Home Berita Harapan Warga DIY di Jakarta, Kaperda Atau Pemda DIY Fasilitasi Sarasehan Budaya Secara Periodik

Harapan Warga DIY di Jakarta, Kaperda Atau Pemda DIY Fasilitasi Sarasehan Budaya Secara Periodik

Pengembalian nama-nama di Yogyakarta baik nama jalan, nama gedung, maupun nama tanaman di Yogyakarta merupakan suatu upaya mengembalikan jati diri DIY yang sesungguhnya, karena nama-nama tersebut mengandung filosofi yang dalam bagi sejarah dan masyarakat di DIY.

Demikian salah satu point penting yang diangkat Anggota Dewan Pertimbangan Kebudayaan DIY Ir.Yuwono Sri Suwito pada Sarasehan Budaya jilid II DIY di Anjungan DIY Taman Mini Indonesia Indah (TMII) yang bertemakan ?Kebhinnekaan Budaya Yogyakarta ?siang tadi(Sabtu,27/9) yang di hadiri Kepala BKPM DIY Supratikno dan diikuti tokoh Budaya DIY yang ada di Jakarta serta anggota paguyuban Warga DIY se Jabotabek.
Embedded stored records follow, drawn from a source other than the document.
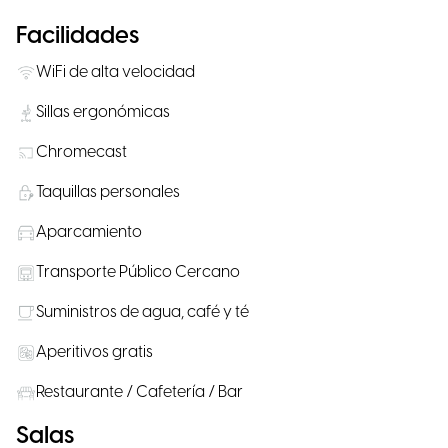
Facilidades
WiFi de alta velocidad
Sillas ergonómicas
Chromecast
Taquillas personales
Aparcamiento
Transporte Público Cercano
Suministros de agua, café y té
Aperitivos gratis
Restaurante / Cafetería / Bar
Salas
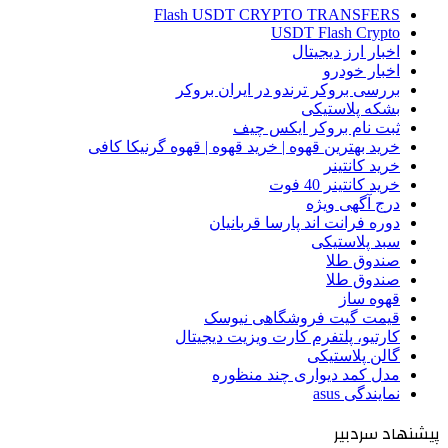
Flash USDT CRYPTO TRANSFERS
USDT Flash Crypto
اخبار ارز دیجیتال
اخبار خودرو
بررسی بروکر ترندو در ایران بروکر
بشکه پلاستیکی
ثبت نام بروکر ایکس چیف
خرید بهترین قهوه | خرید قهوه | قهوه گرنیکا کافی
خرید کانتینر
خرید کانتینر 40 فوت
درج آگهی ویژه
دوره فرانت اند پارسا قربانیان
سبد پلاستیکی
صندوق طلا
صندوق طلا
قهوه ساز
قیمت گیت فروشگاهی نیوسک
کارتیو، پلتفرم کارت ویزیت دیجیتال
گالن پلاستیکی
مدل کمد دیواری چند منظوره
نمایندگی asus
پیشنهاد سردبیر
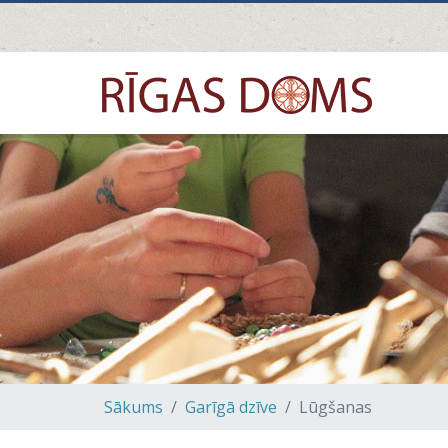
Sākums
Garīgā dzīve
Lūgšanas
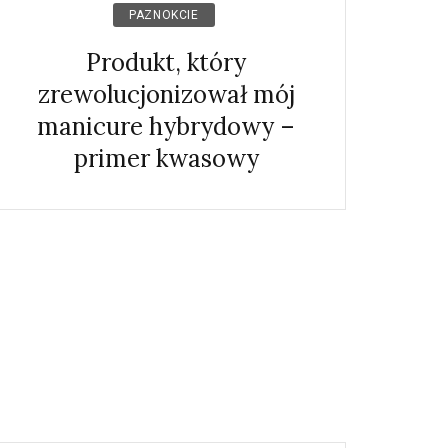
PAZNOKCIE
Produkt, który
zrewolucjonizował mój
manicure hybrydowy –
primer kwasowy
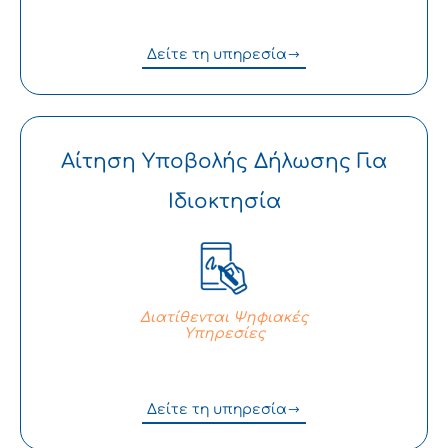
Δείτε τη υπηρεσία
Αίτηση Υποβολής Δήλωσης Για
Ιδιοκτησία
Διατίθενται Ψηφιακές
Υπηρεσίες
Δείτε τη υπηρεσία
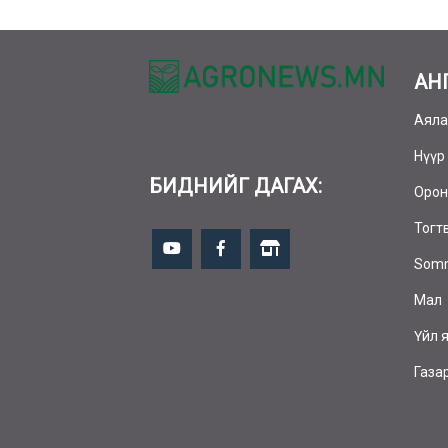
АН
Аяла
Нүүр
БИДНИЙГ ДАГАХ:
Орон
Тогт
Somm
Мал
Үйл 
Газа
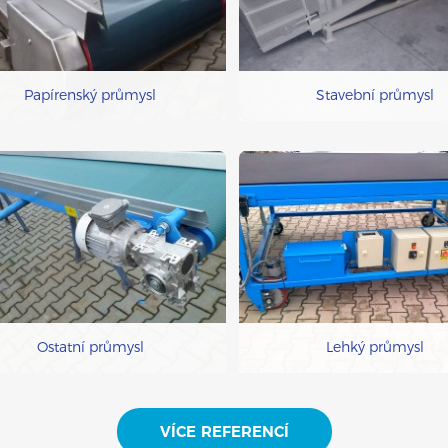
Papírenský průmysl
Stavební průmysl
Ostatní průmysl
Lehký průmysl
VÍCE REFERENCÍ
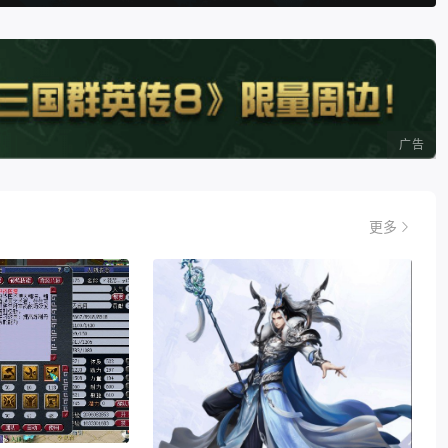
广告
更多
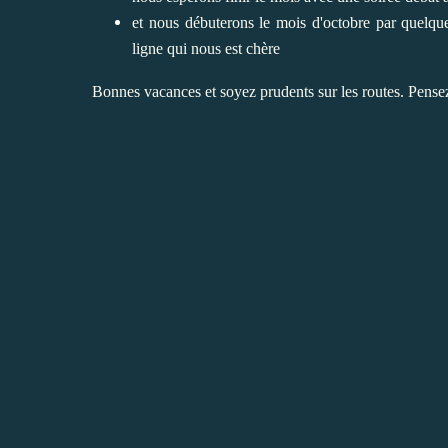
et nous débuterons le mois d'octobre par quelques
ligne qui nous est chère
Bonnes vacances et soyez prudents sur les routes. Pens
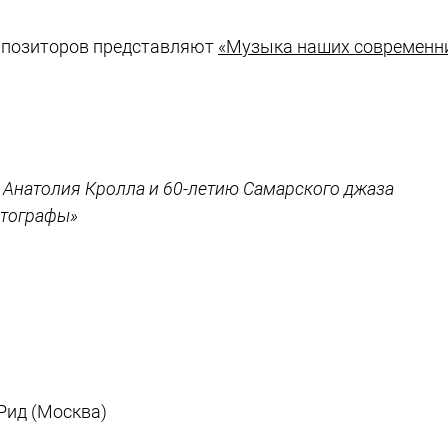
мпозиторов представляют
«Музыка наших современн
ю Анатолия Кролла и 60-летию Самарского джаза
втографы»
Рид (Москва)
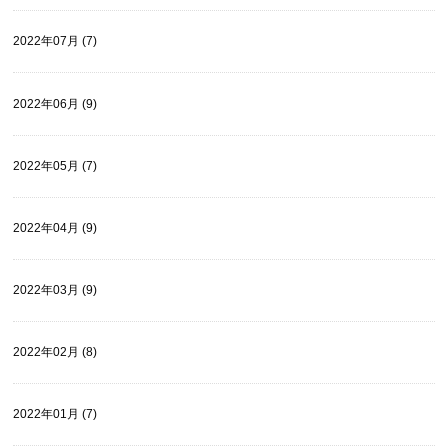
2022年07月 (7)
2022年06月 (9)
2022年05月 (7)
2022年04月 (9)
2022年03月 (9)
2022年02月 (8)
2022年01月 (7)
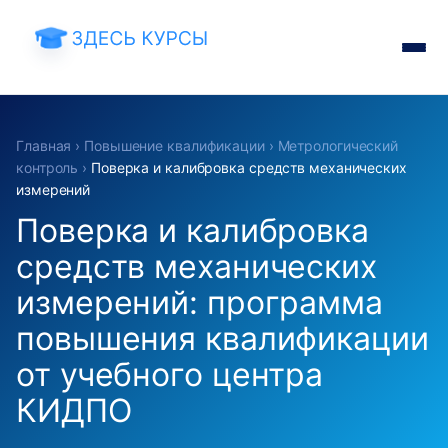
Главная
›
Повышение квалификации
›
Метрологический
контроль
›
Поверка и калибровка средств механических
измерений
Поверка и калибровка
средств механических
измерений: программа
повышения квалификации
от учебного центра
КИДПО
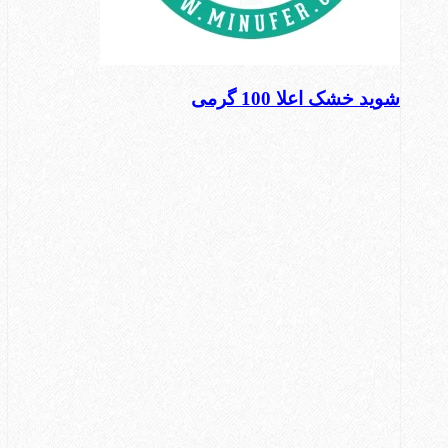
شوید خشک اعلا 100 گرمی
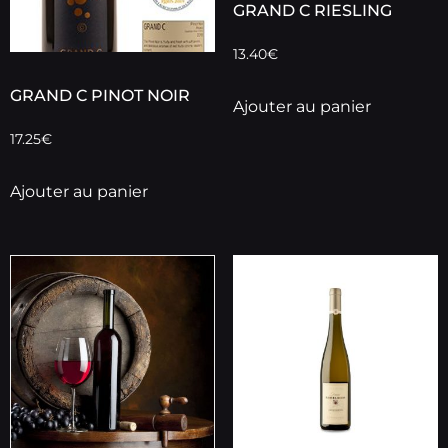
GRAND C RIESLING
13.40
€
GRAND C PINOT NOIR
Ajouter au panier
17.25
€
Ajouter au panier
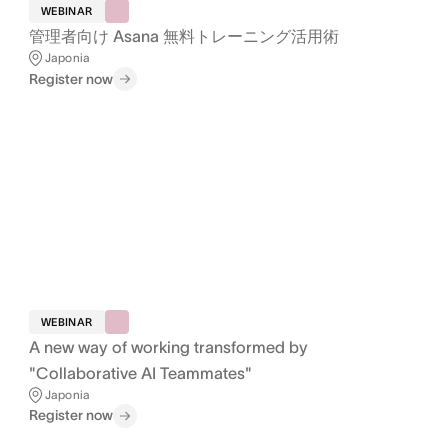
WEBINAR
管理者向け Asana 無料トレーニング活用術
Japonia
Register now
WEBINAR
A new way of working transformed by
"Collaborative AI Teammates"
Japonia
Register now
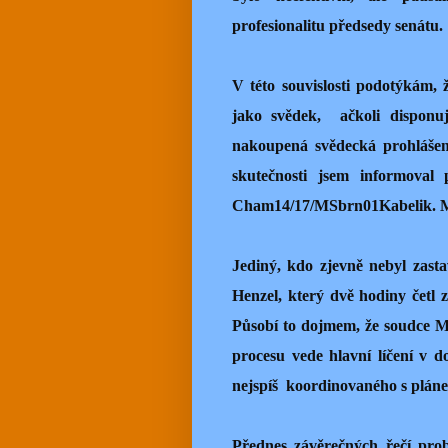
profesionalitu předsedy senátu.
V této souvislosti podotýkám, ž
jako svědek,
ačkoli disponu
nakoupená svědecká prohlášen
skutečnosti jsem informoval 
Cham14/17/MSbrn01Kabelik. Má
Jediný, kdo zjevně nebyl zast
Henzel, který dvě hodiny četl z
Působí to dojmem, že soudce M
procesu vede hlavní líčení v 
nejspíš
koordinovaného s pláne
Přednes závěrečných řečí prob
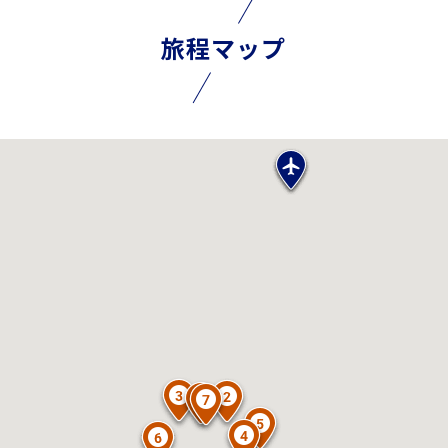
旅程マップ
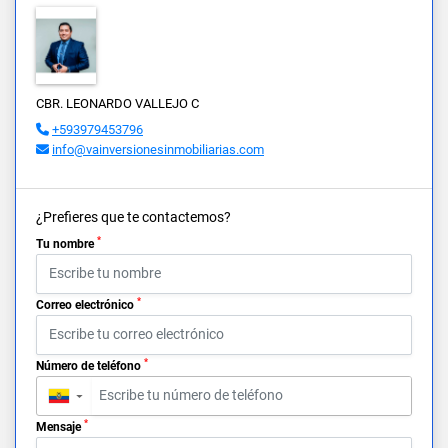
CBR. LEONARDO VALLEJO C
+593979453796
info@vainversionesinmobiliarias.com
¿Prefieres que te contactemos?
*
Tu nombre
*
Correo electrónico
*
Número de teléfono
▼
*
Mensaje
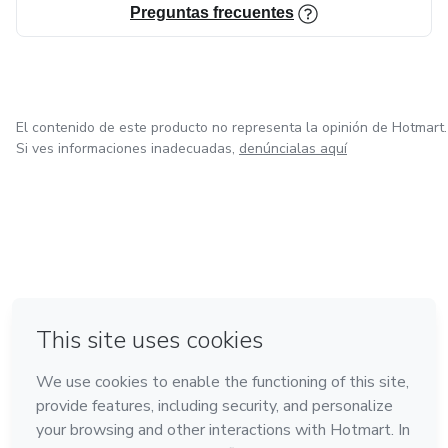
Preguntas frecuentes
en equipo hacia la visión 2024.
El contenido de este producto no representa la opinión de Hotmart.
Si ves informaciones inadecuadas,
denúncialas aquí
en Ciudad de México
en Bogotá
en Amsterdam
en Madrid
en Belo Horizonte
Hecho con
❤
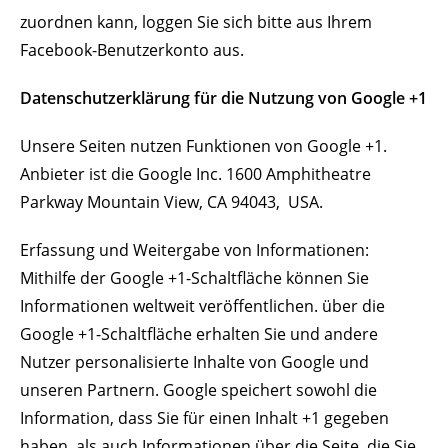
zuordnen kann, loggen Sie sich bitte aus Ihrem
Facebook-Benutzerkonto aus.
Datenschutzerklärung für die Nutzung von Google +1
Unsere Seiten nutzen Funktionen von Google +1.
Anbieter ist die Google Inc. 1600 Amphitheatre
Parkway Mountain View, CA 94043, USA.
Erfassung und Weitergabe von Informationen:
Mithilfe der Google +1-Schaltfläche können Sie
Informationen weltweit veröffentlichen. über die
Google +1-Schaltfläche erhalten Sie und andere
Nutzer personalisierte Inhalte von Google und
unseren Partnern. Google speichert sowohl die
Information, dass Sie für einen Inhalt +1 gegeben
haben, als auch Informationen über die Seite, die Sie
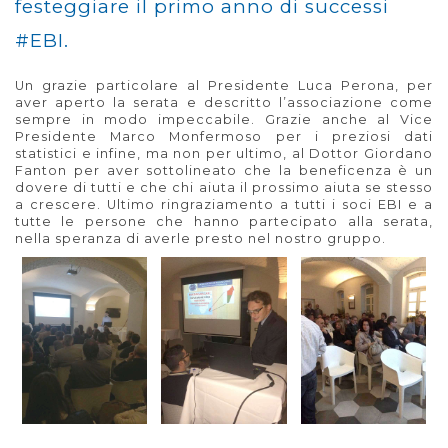
festeggiare il primo anno di successi
‪#‎
EBI‬
.
Un grazie particolare al Presidente Luca Perona, per
aver aperto la serata e descritto l’associazione come
sempre in modo impeccabile. Grazie anche al Vice
Presidente Marco Monfermoso per i preziosi dati
statistici e infine, ma non per ultimo, al Dottor Giordano
Fanton per aver sottolineato che la beneficenza è un
dovere di tutti e che chi aiuta il prossimo aiuta se stesso
a crescere. Ultimo ringraziamento a tutti i soci EBI e a
tutte le persone che hanno partecipato alla serata,
nella speranza di averle presto nel nostro gruppo.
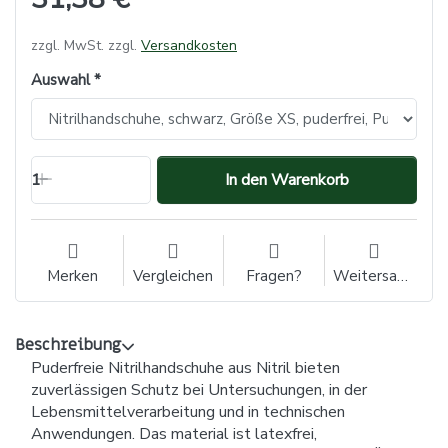
zzgl. MwSt. zzgl.
Versandkosten
Auswahl
1
In den Warenkorb
Merken
Vergleichen
Fragen?
Weitersagen
Beschreibung
Puderfreie Nitrilhandschuhe aus Nitril bieten
zuverlässigen Schutz bei Untersuchungen, in der
Lebensmittelverarbeitung und in technischen
Anwendungen. Das material ist latexfrei,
Menurut Kepala Kantor Perwakilan DIY di Jakarta Drs.Djoko Aryanto.MM Sarasehan ini diselenggarakan Anjungan DIY di TMII selain untuk memperingati Hadeging Kraton Yogyakarta ke-267, Gelar seni Budaya ke-14 Tahun 2014 juga untuk menambah khasanah literatur dan pemahaman budaya bagi warga DIY di Jakarta terhadap perkembangan Budaya Yogyakarta sekaligus pewarisan budaya kepada generasi muda DIY di Jakarta agar tidak kehilangan jati dirinya.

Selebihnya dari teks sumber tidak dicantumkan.